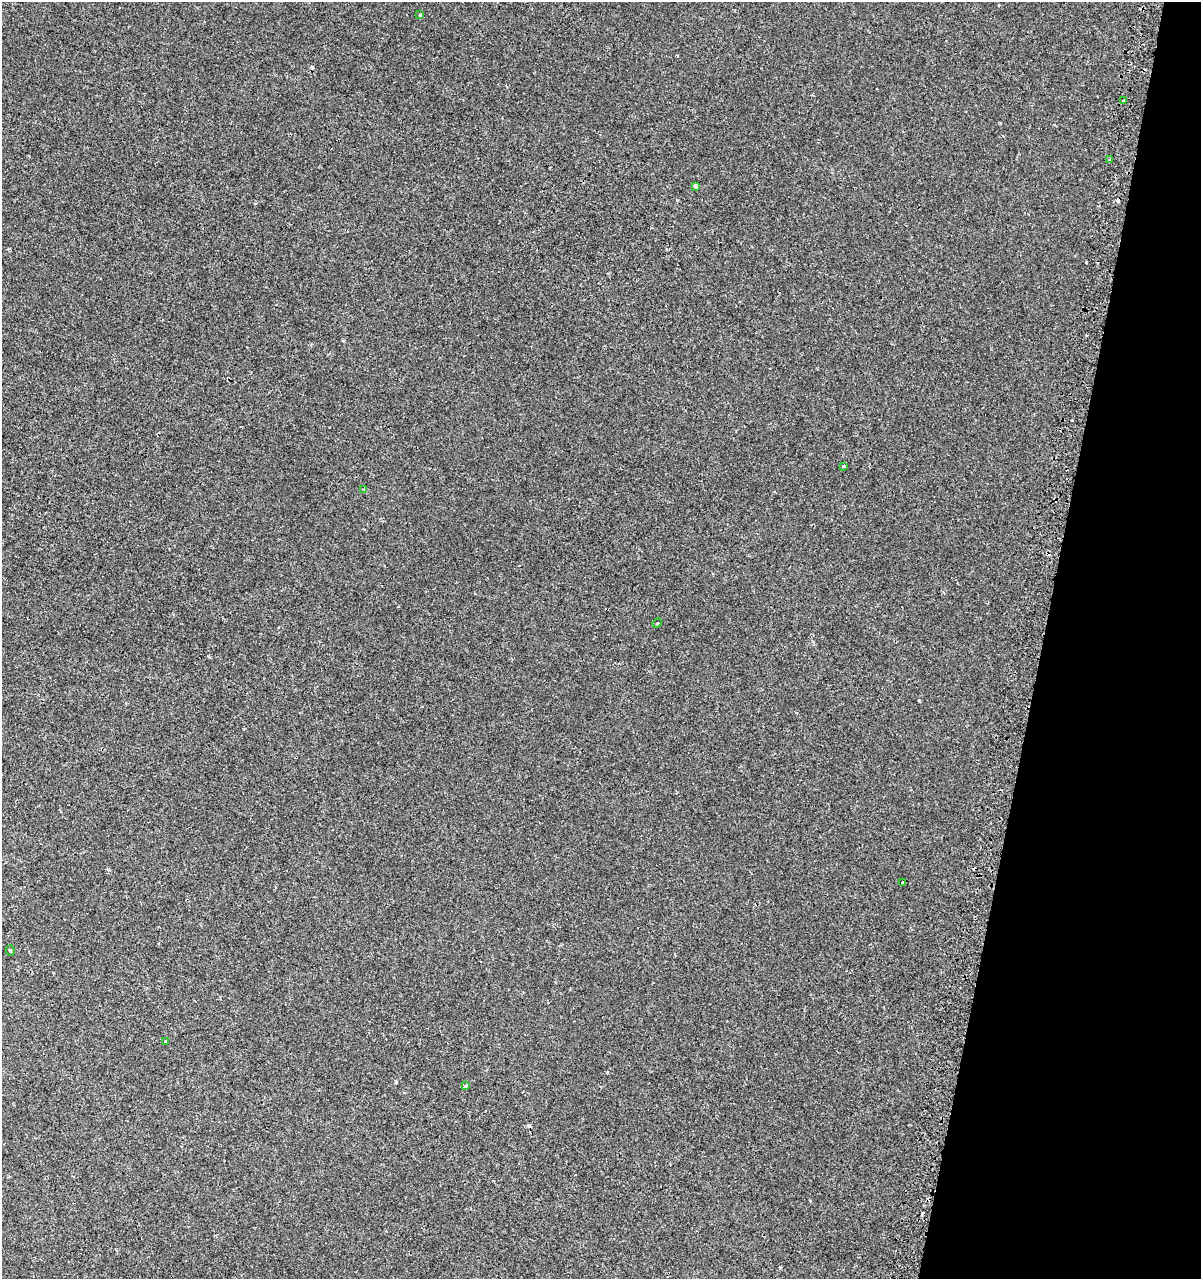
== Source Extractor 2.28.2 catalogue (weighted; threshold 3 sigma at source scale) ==
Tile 8 of 4 x 4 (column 4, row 2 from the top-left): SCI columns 3863-5061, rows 2597-3873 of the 5390 x 5193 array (HDU 1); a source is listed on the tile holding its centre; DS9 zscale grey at full resolution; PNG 1203 x 1281 px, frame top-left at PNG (2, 2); each listed source drawn as its Kron ellipse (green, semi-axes under 4 px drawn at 4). Shown black and unused: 13% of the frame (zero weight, under 2 of 3 exposures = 3% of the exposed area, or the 3 px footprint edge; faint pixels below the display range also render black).
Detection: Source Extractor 2.28.2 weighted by HDU 2 'WHT'; one run over the whole footprint, this tile lists its part. Background 1.90e-04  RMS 0.0025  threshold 0.0112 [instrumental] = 3 sigma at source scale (4.5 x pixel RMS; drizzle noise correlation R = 1.50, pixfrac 1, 0.0396/0.0396 arcsec/px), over >= 5 px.
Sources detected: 19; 8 cosmic-ray / hot-pixel residue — neither listed nor drawn; the other 11 listed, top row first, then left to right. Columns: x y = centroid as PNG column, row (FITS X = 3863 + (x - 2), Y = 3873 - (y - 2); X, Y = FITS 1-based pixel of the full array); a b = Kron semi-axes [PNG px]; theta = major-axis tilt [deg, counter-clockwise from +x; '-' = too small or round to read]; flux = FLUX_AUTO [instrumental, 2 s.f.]
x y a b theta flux
419 15 3 3 - 0.24
1123 101 3 2 - 0.42
1110 160 3 3 - 0.66
695 186 4 4 - 2.1
843 466 4 3 - 1
364 489 3 3 - 0.21
657 623 5 4 - 0.31
903 882 3 2 - 0.3
10 951 5 4 - 0.28
165 1042 3 3 - 2
466 1086 4 3 - 0.6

WRITTEN EXERCISE -> Copy out every one of the lines above word for word, leaving out the picture.

TASK OUTPUT ->
== Source Extractor 2.28.2 catalogue (weighted; threshold 3 sigma at source scale) ==
Tile 8 of 4 x 4 (column 4, row 2 from the top-left): SCI columns 3863-5061, rows 2597-3873 of the 5390 x 5193 array (HDU 1); a source is listed on the tile holding its centre; DS9 zscale grey at full resolution; PNG 1203 x 1281 px, frame top-left at PNG (2, 2); each listed source drawn as its Kron ellipse (green, semi-axes under 4 px drawn at 4). Shown black and unused: 13% of the frame (zero weight, under 2 of 3 exposures = 3% of the exposed area, or the 3 px footprint edge; faint pixels below the display range also render black).
Detection: Source Extractor 2.28.2 weighted by HDU 2 'WHT'; one run over the whole footprint, this tile lists its part. Background 1.90e-04  RMS 0.0025  threshold 0.0112 [instrumental] = 3 sigma at source scale (4.5 x pixel RMS; drizzle noise correlation R = 1.50, pixfrac 1, 0.0396/0.0396 arcsec/px), over >= 5 px.
Sources detected: 19; 8 cosmic-ray / hot-pixel residue — neither listed nor drawn; the other 11 listed, top row first, then left to right. Columns: x y = centroid as PNG column, row (FITS X = 3863 + (x - 2), Y = 3873 - (y - 2); X, Y = FITS 1-based pixel of the full array); a b = Kron semi-axes [PNG px]; theta = major-axis tilt [deg, counter-clockwise from +x; '-' = too small or round to read]; flux = FLUX_AUTO [instrumental, 2 s.f.]
x y a b theta flux
419 15 3 3 - 0.24
1123 101 3 2 - 0.42
1110 160 3 3 - 0.66
695 186 4 4 - 2.1
843 466 4 3 - 1
364 489 3 3 - 0.21
657 623 5 4 - 0.31
903 882 3 2 - 0.3
10 951 5 4 - 0.28
165 1042 3 3 - 2
466 1086 4 3 - 0.6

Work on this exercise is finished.